How to work with half and snorm

I have just come across this article about half, snorm and unorm, but I don't get some of the points (or why they work).

1. According to the article, a half is basically a 16 bit float and an snorm is a signed float integer$^1$ dividied by 65535. Therefore, they are basically the same, just that the snorm is represented in $[-1, 1]$ whereas the half is in $[-65520; 65520)$ (where did those 32 values go?) but doesn't need another multiplication to get to the "real" value. Now the article says:

Other people prefer 16-bit xNORM variants because they tend to give really good precision and it is evenly distributed.

Why do they give a "good precision" and are "evenly distributed" (as opposed to the half)?

1. For snorm a division is suggested, by either $64$ or the maximum AABB value. I get the latter, that can be used for more or less any model then, but why use the magic number $64$ if I don't want to calculate it? Is it common to have models that don't exceed this specific value?

2. If I get good precision with half (or xnorm respectively) to save bandwidth, but in my application actually need really large position values, can I leverage the better precision of xnorm with a multiplication for "full" float and save myself from using double variables?

$^1$ Edit for future readers. I wrongly assumed it was a float.

• SNORMs and UNORMs are signed/unsigned integers divided by (2^M-1) Mar 6, 2018 at 13:48
• oh, I see. So all bits go directly into encoding the variable, rather than splitting it into exponent and mantissa, thus the (slightly) better precision?
– Tare
Mar 6, 2018 at 13:49
• Well, all the bits are used in floats too :-) Perhaps a better description is that range is more limited and that the precision throughout the range is uniform, rather than, as with floats, variable. FWIW colour channel data, e.g,. RGB888, uses 8-bit unorms. Mar 6, 2018 at 13:54

According to the article, a half is basically a 16 bit float and an snorm is a signed float dividied by 65535. Therefore, they are basically the same

No, they're not, and you do the article a great disservice by suggesting that it says such a thing.

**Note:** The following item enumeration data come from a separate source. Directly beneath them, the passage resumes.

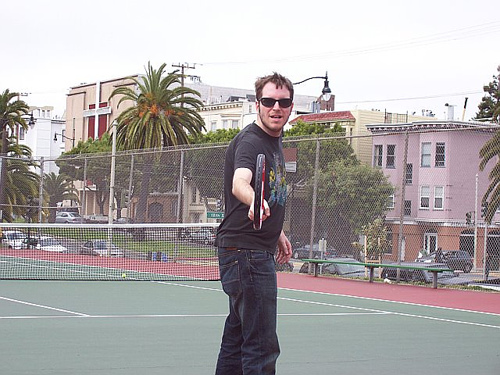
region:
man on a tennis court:
[208, 66, 310, 373]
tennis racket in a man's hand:
[249, 149, 271, 233]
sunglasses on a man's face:
[253, 93, 296, 109]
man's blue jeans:
[208, 243, 298, 374]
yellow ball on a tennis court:
[118, 270, 129, 281]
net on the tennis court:
[1, 213, 238, 294]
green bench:
[293, 249, 450, 292]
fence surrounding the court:
[1, 113, 498, 298]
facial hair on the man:
[256, 108, 297, 138]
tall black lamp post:
[270, 69, 342, 112]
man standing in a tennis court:
[216, 74, 294, 374]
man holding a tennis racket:
[248, 152, 273, 232]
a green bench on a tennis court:
[301, 258, 445, 290]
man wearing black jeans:
[216, 249, 277, 374]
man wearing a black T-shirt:
[216, 123, 286, 247]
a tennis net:
[0, 226, 222, 283]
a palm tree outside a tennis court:
[106, 68, 208, 243]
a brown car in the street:
[414, 248, 474, 273]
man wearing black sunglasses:
[256, 93, 293, 107]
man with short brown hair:
[255, 74, 295, 133]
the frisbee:
[244, 140, 273, 238]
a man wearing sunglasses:
[218, 67, 306, 373]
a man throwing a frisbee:
[223, 61, 308, 373]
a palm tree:
[113, 65, 203, 167]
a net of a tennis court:
[11, 219, 220, 297]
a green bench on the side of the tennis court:
[306, 253, 480, 299]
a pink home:
[358, 117, 488, 224]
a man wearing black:
[231, 75, 303, 373]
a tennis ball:
[113, 268, 138, 284]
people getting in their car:
[411, 240, 462, 273]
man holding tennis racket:
[206, 69, 300, 374]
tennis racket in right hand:
[241, 151, 272, 230]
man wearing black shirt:
[209, 120, 289, 258]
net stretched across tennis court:
[2, 218, 228, 292]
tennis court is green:
[0, 256, 496, 373]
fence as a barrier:
[1, 124, 496, 296]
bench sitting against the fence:
[302, 253, 446, 295]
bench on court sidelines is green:
[304, 255, 451, 288]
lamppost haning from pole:
[320, 68, 332, 103]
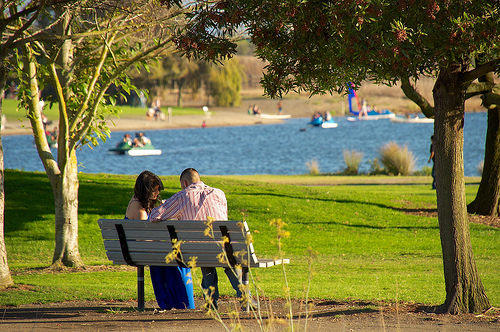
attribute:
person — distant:
[198, 106, 208, 128]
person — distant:
[274, 98, 284, 115]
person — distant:
[252, 103, 262, 117]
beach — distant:
[0, 97, 290, 131]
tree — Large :
[1, 0, 185, 275]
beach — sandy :
[5, 103, 290, 130]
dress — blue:
[127, 169, 195, 310]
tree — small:
[244, 11, 498, 318]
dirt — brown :
[365, 294, 471, 330]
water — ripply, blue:
[230, 136, 290, 151]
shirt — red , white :
[166, 184, 267, 234]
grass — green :
[291, 189, 404, 261]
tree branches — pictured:
[73, 7, 138, 80]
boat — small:
[106, 139, 162, 159]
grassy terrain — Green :
[294, 193, 389, 270]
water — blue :
[1, 105, 496, 181]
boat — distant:
[115, 146, 163, 156]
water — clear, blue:
[155, 129, 430, 148]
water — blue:
[2, 109, 498, 176]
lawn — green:
[0, 93, 498, 313]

Yes, Half-floats are 16-bit floats. But they are floating point numbers, as defined in IEEE-754. Which means that they can express a relatively large range of values.

Normalized integers can only directly express values in the range [0, 1] (for unsigned) and [-1, 1] (for signed). Floating-point numbers can extend beyond this range. 16-bit floats can express numbers approximately on the range [-6.55*104, 6.55*104], and it can handle decimal values in-between them.

Why do they give a "good precision" and are "evenly distributed" (as opposed to the half)?

Because that's how IEEE-754 works. After all, normalized 16-bit values and 16-bit float values have the same size. 16-bits of storage gives you 65536 different values, no matter how you interpret them. Therefore, to get the range of values outside of [-1, 1], 16-bit floats sacrifice some bits to define additional values.

16-bit floats give you about 3 decimal digits of precision. Normalized 16-bit values give you at most 5 (though the closer to zero you get, the fewer significant digits you get, unlike floating-point values).

why use the magic number 64 if I don't want to calculate it?

No reason; it's just a made-up number.

Is it common to have models that don't exceed this specific value?

Not particularly.

If I get good precision with half (or xnorm respectively) to save bandwidth, but in my application actually need really large position values, can I leverage the better precision of xnorm with a multiplication for "full" float and save myself from using double variables?

No.

Generally speaking, model space positions do not need "really large position values". They're in model space, so they're generally expressed relative to a center position that's quite close to them. They don't really have to be in scale with the rest of the world either.

However, if your model space positions really do need "really large position values", then you have to use whatever gives you the precision you need. That's pretty much never double.

• Nice answer but the part about 3 vs 5 digits of precision is misleading. It makes it sound as if a normalized integer is always better. Floating point has uniform relative precision while a normalized integer has uniform absolute precision. It just happens that the latter is what you want for model vertices. Mar 6, 2018 at 18:48
• I don't need really large position values, this was probably badly stated on my part. What I meant was models at "really large [i.e. far away from origin] positions in the world". Imagine a car simulator that spans more than 500km * 500km levels. For some reason I missinterpreted one of the articles sentence to say something about this. In any case, thanks for the answer, I'll edit the "disservice" question to mark it for future readers.